The NIS Cash Grant: A solution for a solution that is not a solution

In October 2024, President Irfaan Ali announced to the Parliament of Guyana that a payment of a one-off Cash Grant would be introduced for National Insurance Scheme (NIS) contributors and that the full details of this allocation will be revealed in the 2025 National Budget. The additional information – that the money would facilitate the payment of a one-off sum to persons who have made between 500 and 749 contributions was so unhelpful that accountants Ram & McRae commented in their flagship Budget Focus that such sparseness was “not only disappointing but thoughtless”.

Then on 10 April 2025, the Department of Public Information issued a statement that with the injection, “more than $10 billion in disposable income will be placed into the pockets of some 25,000 pensioners nationwide.” Displaying an incredible lack of understanding of how the NIS works, the President urged “eligible pensioners who are not on the NIS database to swiftly register at the various NIS branches to benefit from this programme.” As if that was not bad enough, the President added that “the payout could even begin this Friday after some $10 billion is transferred to the NIS.” The calendar shows that the first Friday after the announcement was 11 April, which made any immediate payment impossible.

Reminiscent of his mis/announcement of the general cash grant of $200,000 per household in October 2024, the President’s advisers seem to provide him with poorly thought-out information that embarrass him.  The fact is that the NIS cash grant is as muddled as the wider grant and plays on the poverty, the hopes and the lives of pensioners.
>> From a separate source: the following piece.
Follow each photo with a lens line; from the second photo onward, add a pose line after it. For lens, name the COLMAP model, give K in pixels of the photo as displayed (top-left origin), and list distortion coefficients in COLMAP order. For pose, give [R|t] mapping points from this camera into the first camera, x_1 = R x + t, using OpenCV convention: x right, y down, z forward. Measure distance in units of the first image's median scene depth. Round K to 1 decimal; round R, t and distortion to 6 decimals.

The reality is that no one with the possible exception of the President himself knows how the disbursement will be made – and certainly not to persons on the “NIS database”.

The poor NIS is placed in a bind. It has published on its website a document with limited information setting out as the conditions of eligibility that persons must have between 500 to 749 contributions on record; be 60 years or older as of 31 December 2024; and “MUST NOT  (emphasis the NIS) be receiving and/or do not qualify for any pension from NIS”. It invites persons to insert their NIS number or their personal data to determine their eligibility. 
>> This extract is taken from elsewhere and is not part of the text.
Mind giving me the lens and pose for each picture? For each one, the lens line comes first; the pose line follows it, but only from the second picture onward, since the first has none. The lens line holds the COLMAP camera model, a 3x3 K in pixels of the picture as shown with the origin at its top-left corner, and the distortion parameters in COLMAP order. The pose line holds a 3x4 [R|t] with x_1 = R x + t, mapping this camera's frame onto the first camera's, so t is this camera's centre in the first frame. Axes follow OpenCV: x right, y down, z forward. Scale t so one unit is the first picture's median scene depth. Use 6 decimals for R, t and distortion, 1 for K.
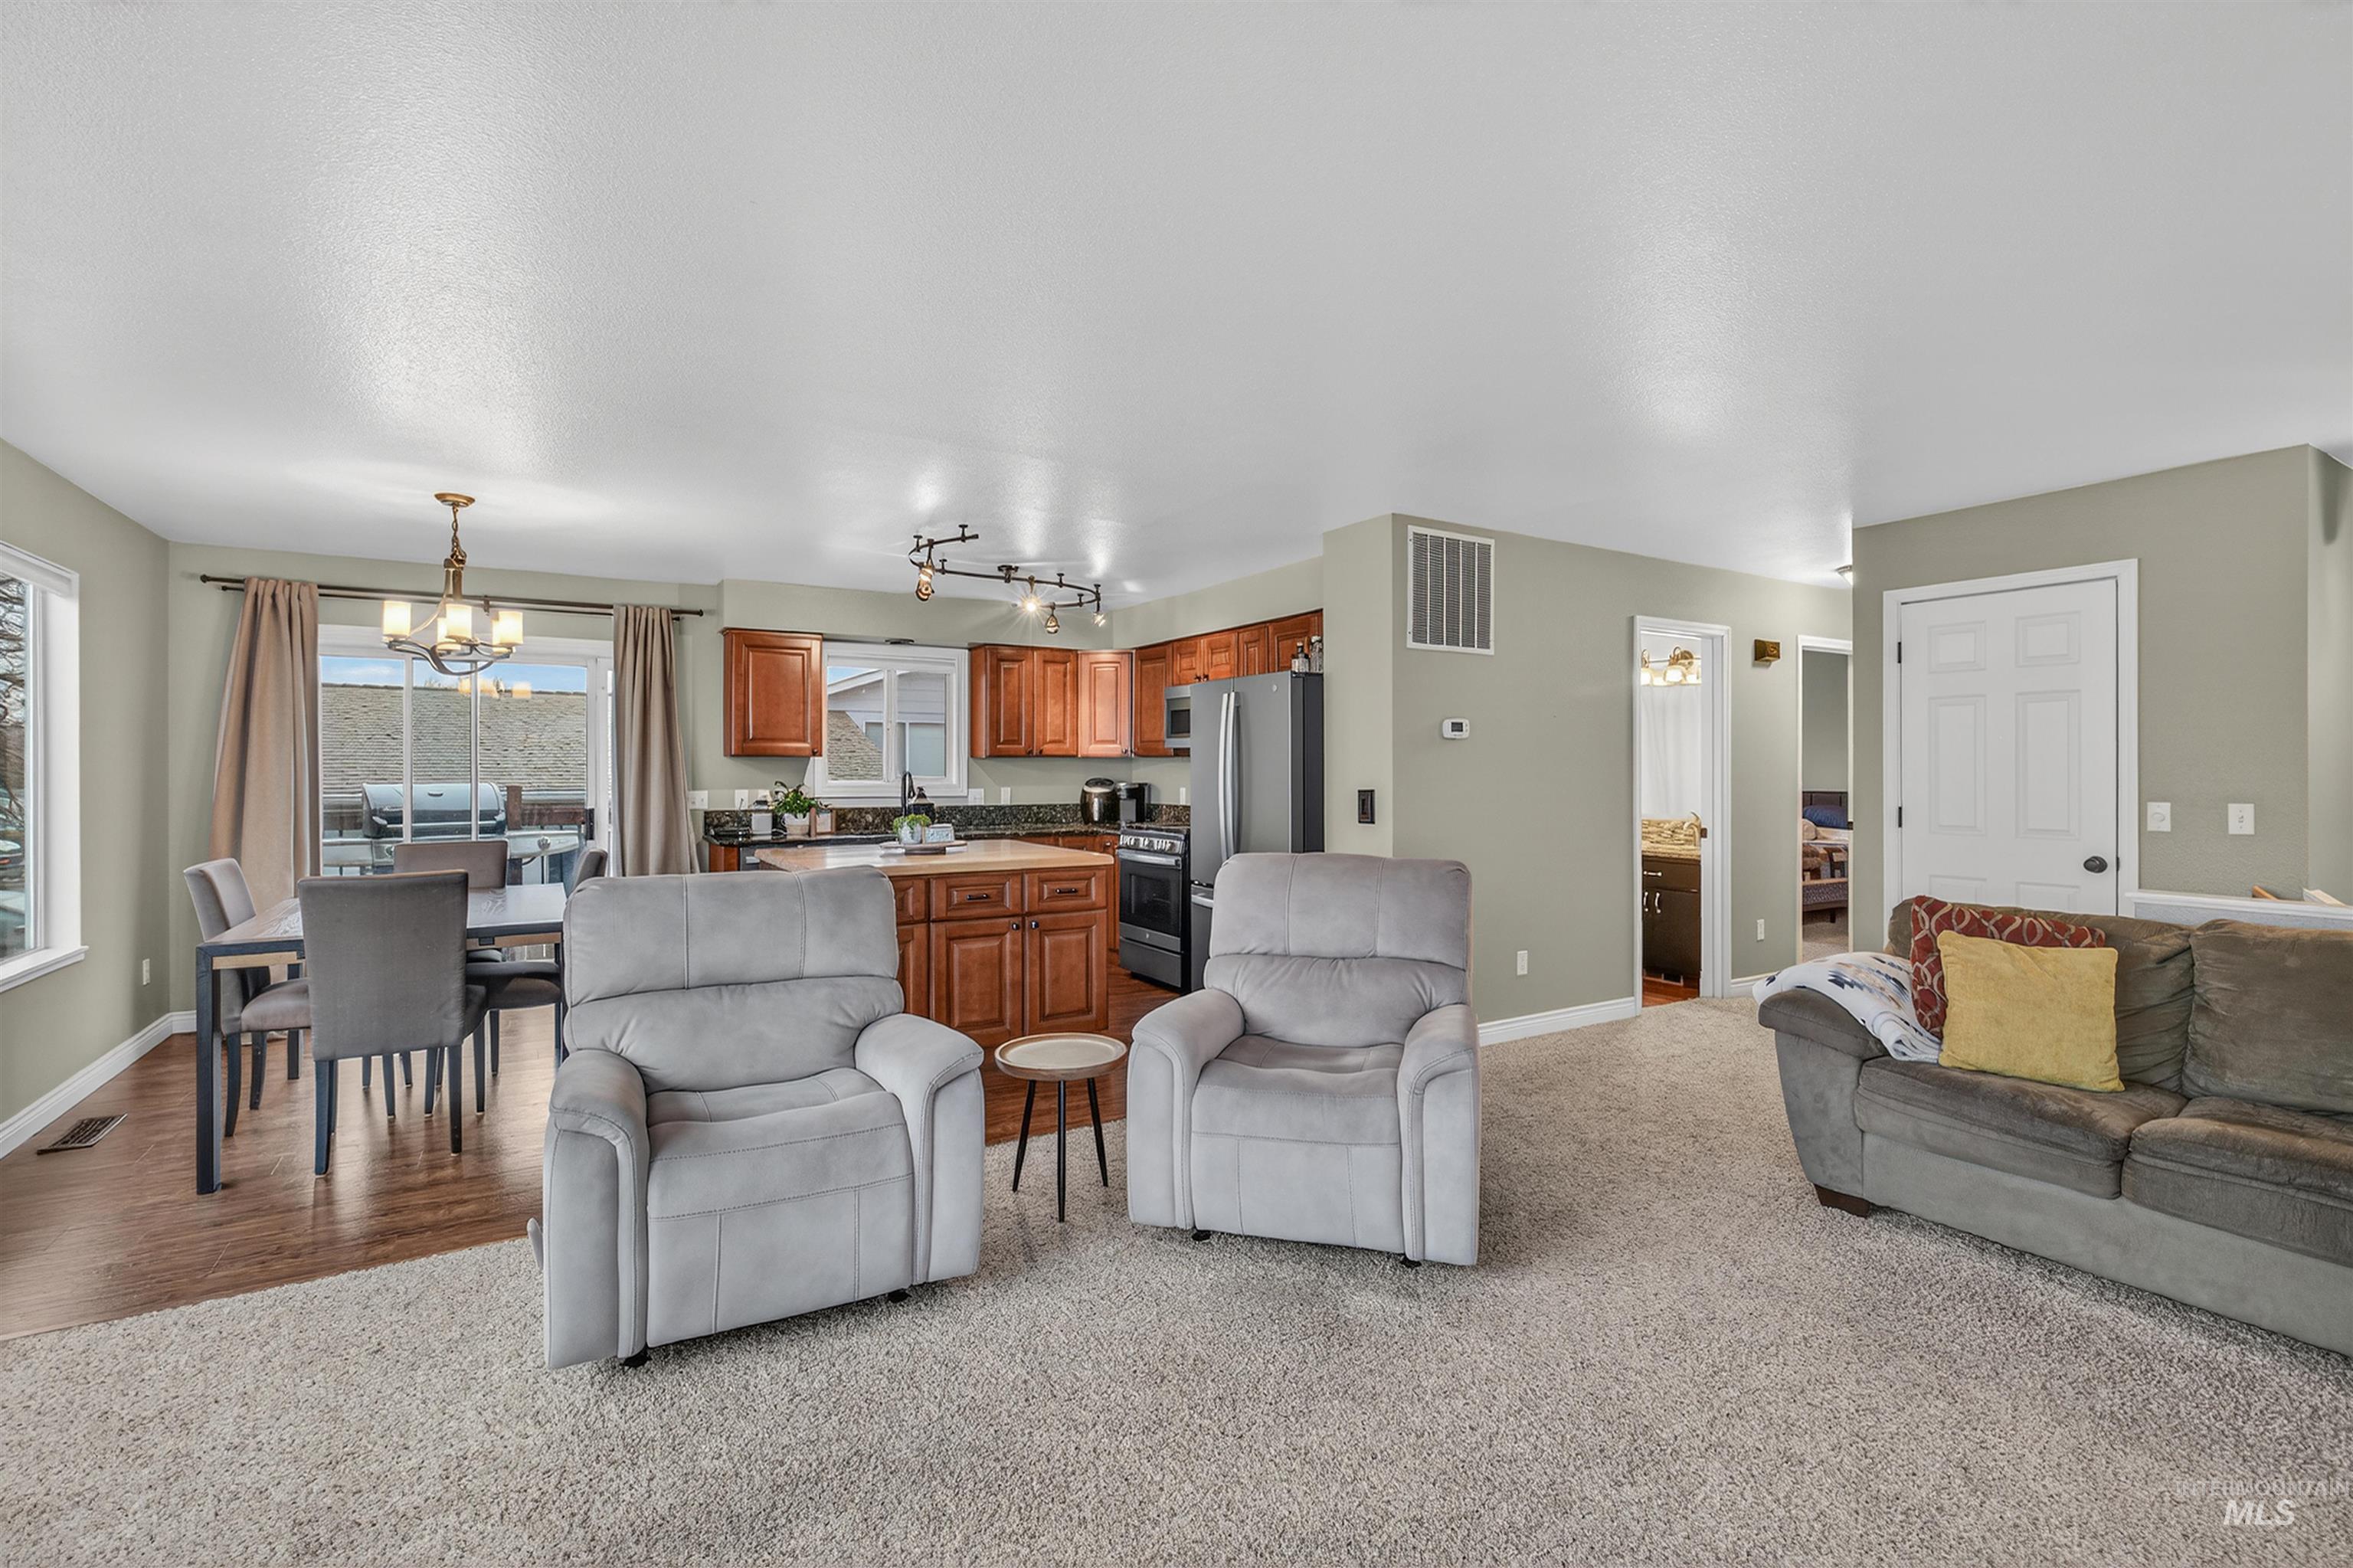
lens RADIAL K [[1071.7, 0, 1188.3], [0, 1071.7, 771.9], [0, 0, 1]] dist [-0.003438, 0.000451]
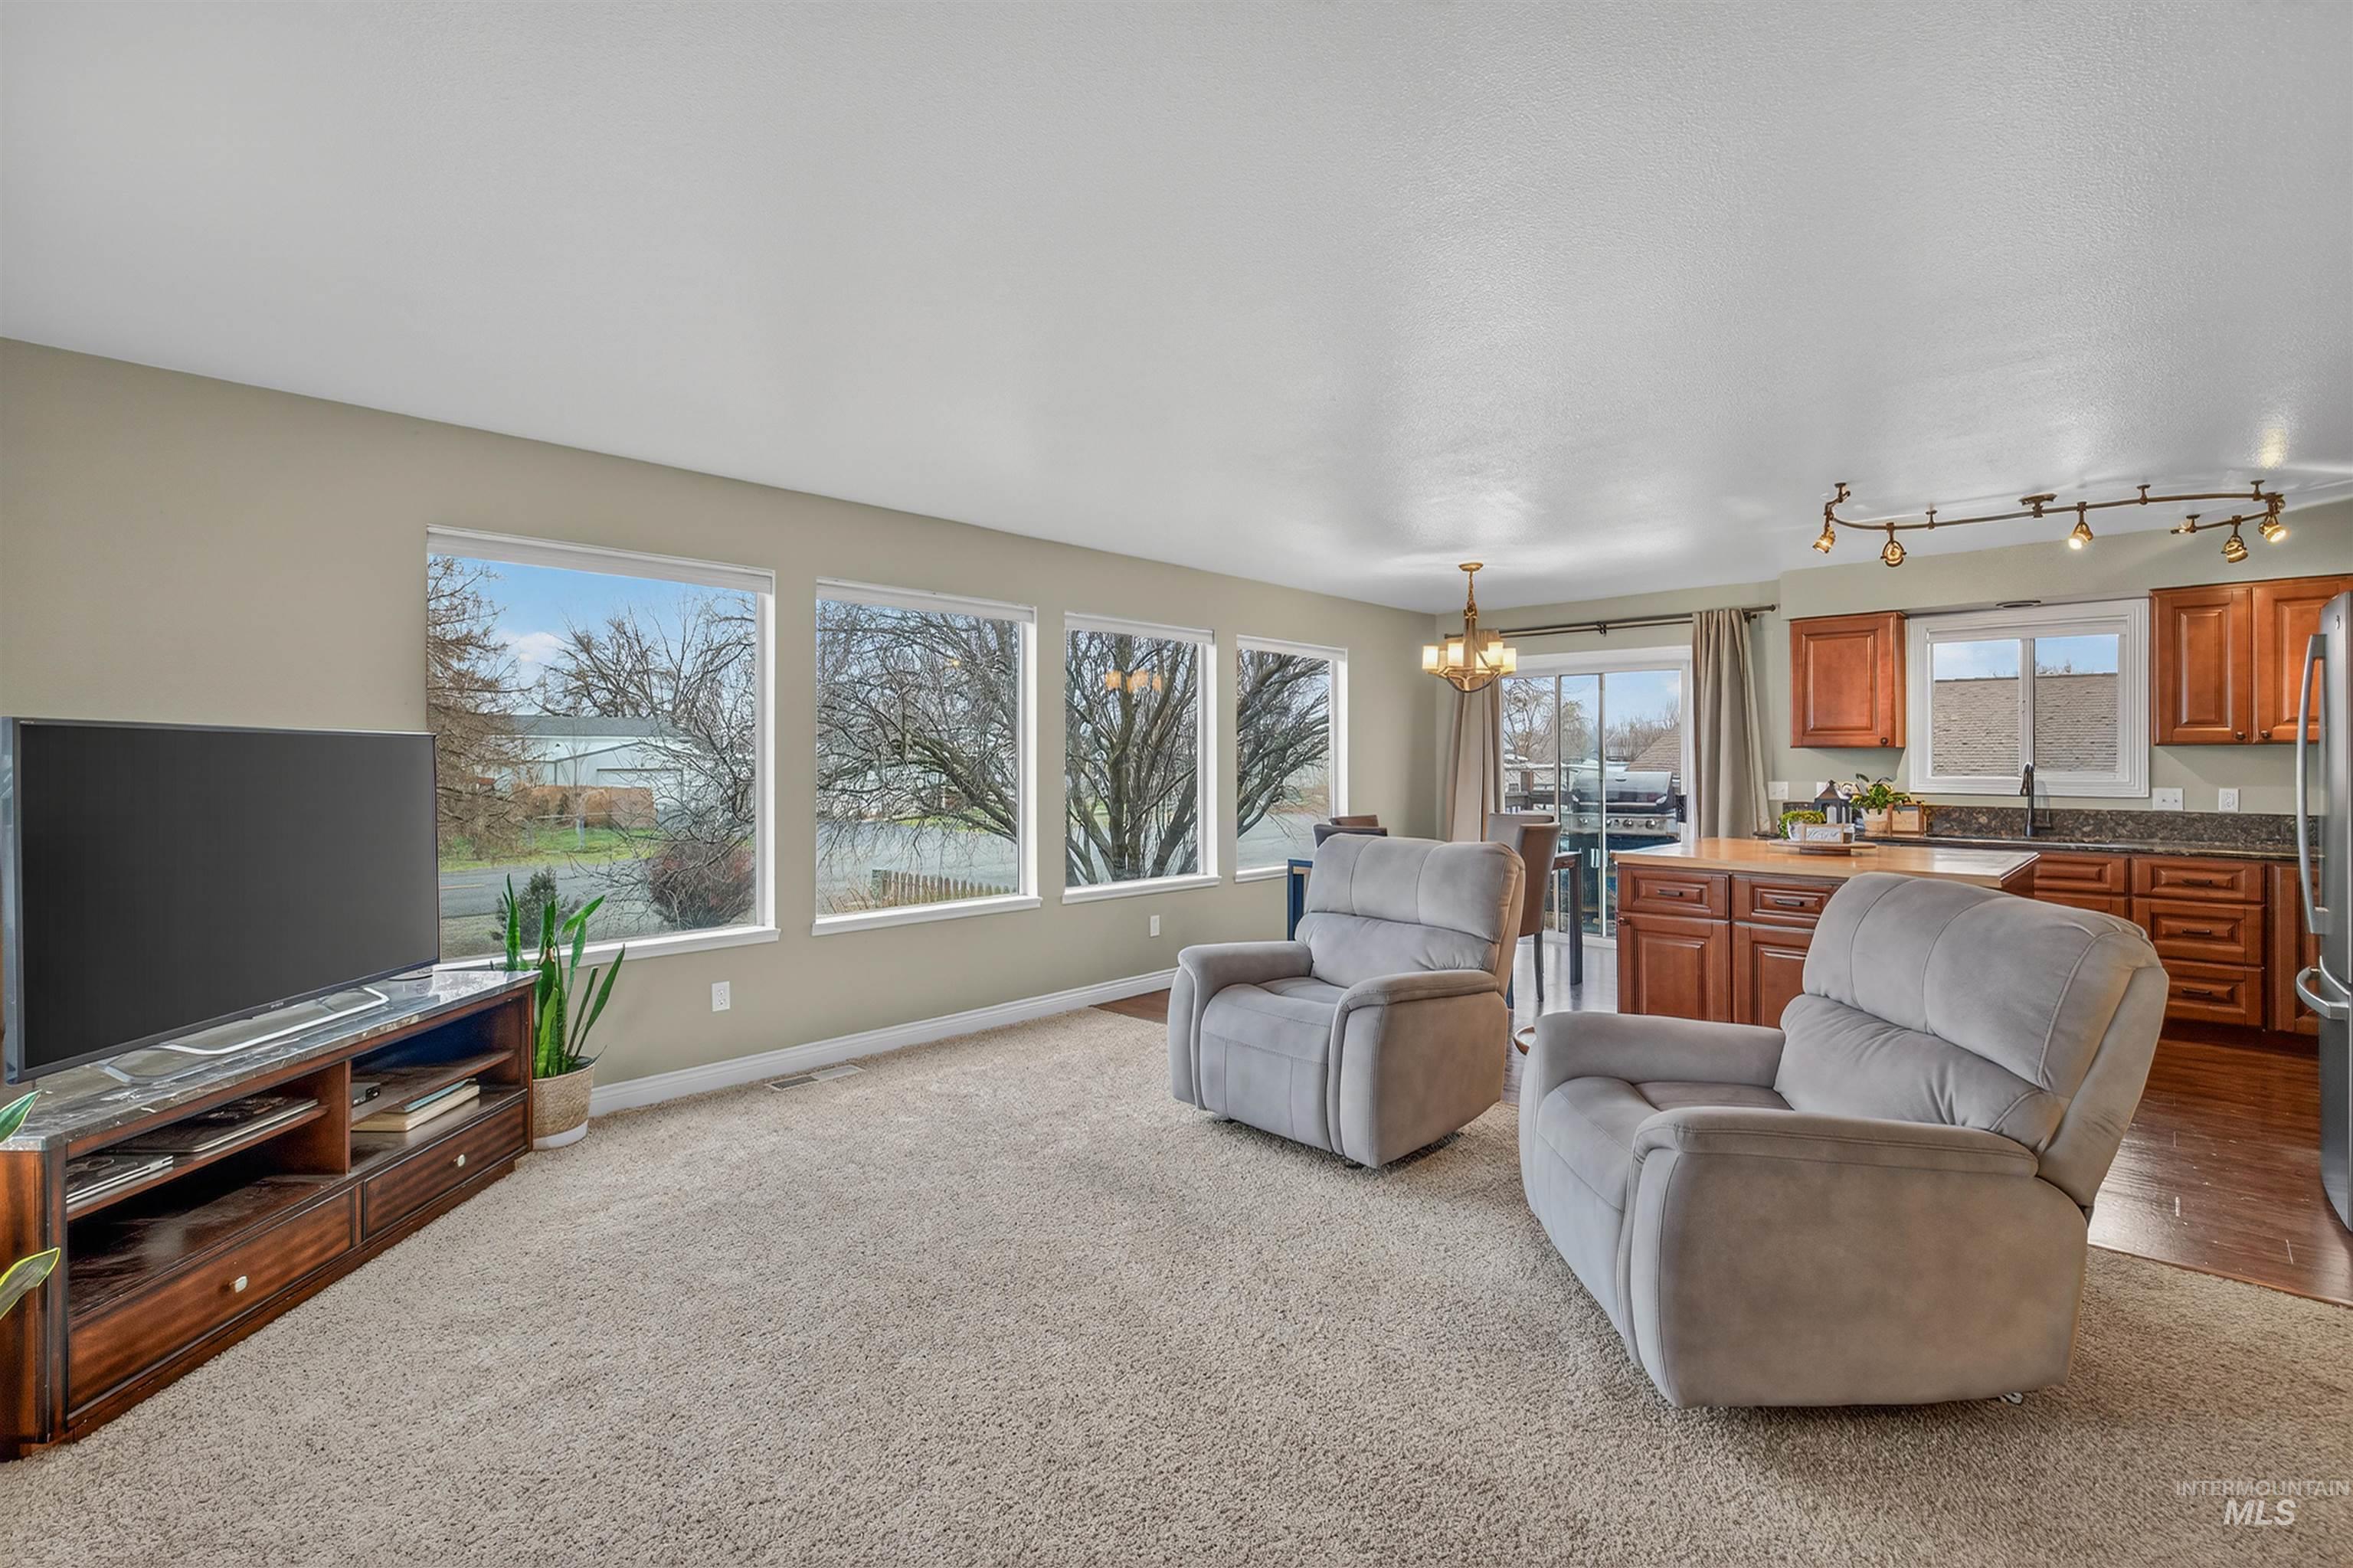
lens RADIAL K [[1071.7, 0, 1190.6], [0, 1071.7, 783.9], [0, 0, 1]] dist [-0.003438, 0.000451]
pose [[0.245108, 0.022545, -0.969234, 0.402547], [-0.003072, 0.999743, 0.022478, -0.001801], [0.969491, -0.002532, 0.245114, 0.210587]]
We tested the system for three persons who were paid an NIS Old Age Grant. The system came back promptly: Record Not Eligible. This runaround will be worse than the general cash grant and is further support of the view of the Attorney General that this “solution is not a solution.” See chrisram.net on 15 May 2025.

I anticipated the problem and wrote a WhatsApp message to the President on 21 April offering a solution. He is yet to respond while the confusion continues.

Anong the suggestions were:

Calculating payments as a percentage of what contributors would have received with full contributions, based on their last insurable earnings. For example, a contributor with 500 contributions would receive 500/750 of their potential pension for life. This maintains the core principle that benefits should reflect contribution history and earnings.

Amending the NIS Benefit Regulation to make the payment a permanent feature, thus avoiding the recurrence of the problem and the accompanying dissatisfaction. 

I advised the President that the recommended approach is implementable within a similar fiscal framework while offering a more equitable distribution. As he is entitled to do, the President never responded to my message and the system  is a total mess. The responses to my inquiries using real particulars suggest that the benefit applies to 2024 Old Age grants only. Not next year, not last year. So here is the rub. Using the most recent available NIS Annual Report, the one-off Cash Grant will cost approximately $750 million dollars, about 7.5% of the $10 Bn.

This raises questions about the seriousness of the entire process and the people involved. On this, the NIS is without blame. President Ali never consulted or instructed the Board. So was the Budget Office and the Ministry of Finance to negligent, so reckless, to just plug $10 Bn simply because the President told them to? And was the famous Cabinet asleep or too coward to ask any question when it gave the Minister approval to present the Budget with that big, beautiful sum included? Is there now no one, not even the Budget Office that we can trust with managing public money? Is this the resource curse in action? Will anyone listen, let alone answer?

There is precedent of Ali reversing himself on a cash grant. Then we can make something good out of this mess by establishing some proper solution, withdraw the appeal against the Zainul decision and show how much we care for our elderly. The money has already been voted on and is available. It can be put to good and constructive use.